Bernard Accoyer, le Président, a refusé d'entendre la demande de débat comme la demande de suspension de séance de notre groupe. Pire, Il a réouvert la séance sans tenir compte de nos manifestations de mécontentement et de nos appels au respect de la démocratie et du pluralisme. Les demandes de parole de quelques députés UMP tels Daniel Garrigue ou Jean-Pierre Grand, ont été ignorées. Eux aussi partageaient notre position et notre colère. C'est le plus grave incident de séance depuis 1947. C'est aussi la première fois qu'un texte règlementant le travail de l'Assemblée ne sera pas adopté dans le consensus.
Jamais un président de notre Assemblee n'aura été aussi partisan et n'aura autant manqué à son rôle de modérateur et de défenseur du parlementarisme. Henri Emmanuelli a justement souligné à quel point la présidence avait été exercée de manière indigne et partisane. Apres une suspension de séance obtenue de haute lutte, Jean-Marc Ayrault a dit notre stupéfaction de devant de telles méthodes. Laurent Fabius (son intervention), ancien président de l'Assemblée, a dit ses doutes sur la constitutionnalité du projet de loi. Henri Emmanuelli (son intervention), lui aussi ancien président de l'Assemblée, a souligné que derrière un texte règlementaire se joue une bataille politique sur la conception même de l'exercice du pouvoir et sa concentration actuelle.
Conscients du refus de la majorité de tenir compte d'aucune de nos propositions, confrontés a une méthode et une présidence de séance brutale et méprisante, nous avons quitté l'hémicycle à minuit. Nous l'avons fait la mort dans l'âme car nous savons que ce mardi 20 au soir s'est jouée une bataille politique sur la nature même de notre régime politique.

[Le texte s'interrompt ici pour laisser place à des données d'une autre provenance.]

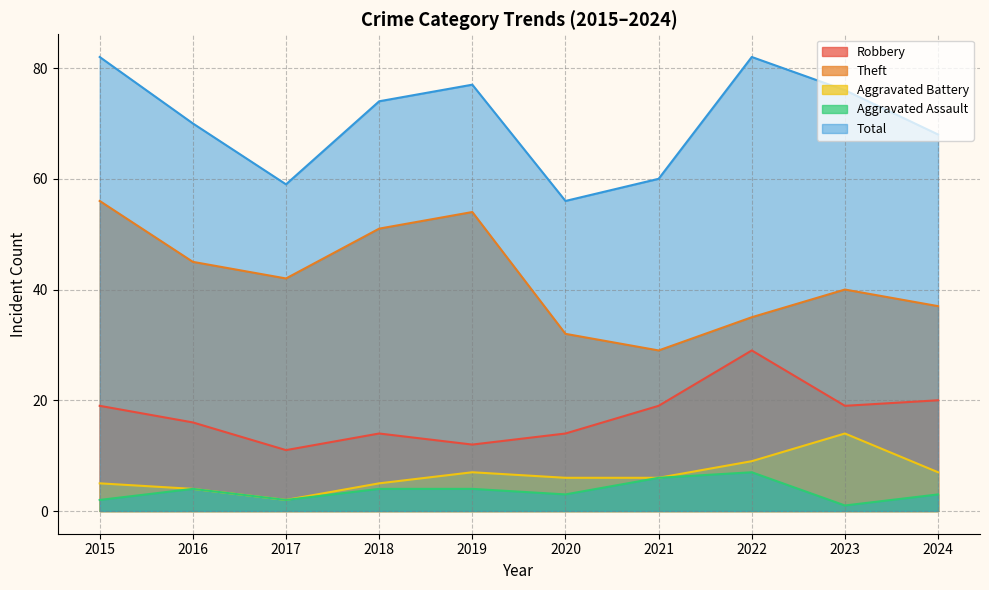

What is the difference between the maximum and minimum values in the Robbery series?

18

Je crains que la Republique n'ait pas gagné... Les récents ouvrages, tels que celui d'Alain Duhamel évoquant un régime de premier consul, ou de Patrick Rambaud soulignant une dérive autoritariste et une pratique très concentrée du pouvoir, prennent tout leur sens. Concentration du pouvoir et domination du système médiatique avec un audiovisuel public à la botte, suppression des juges d'instruction, multiplication des fichiers, remise en cause de textes fondamentaux comme le code du travail, restriction de l'expression de l'opposition... Les faits convergent et créditent la d'Arnaud Montebourg sur un césarisme présidentiel.
Dans l'Esprit des Lois de Montesquieu, la séparation des pouvoirs n'est pas vue comme une fiction ou simple formalisme institutionnel elle est l'essence même de la democratie car chaque pouvoir peut contrôler l'autre et surtout en être indépendant. Aujourd'hui, le déséquilibre au profit de l'exécutif est patent. Il est d'autant plus patent que l'exécutif n'est plus composé du Gouvernement, du Premier Ministre et du Président. Il se résume à une seule personne dont la volonté semble devenir décision et impératif.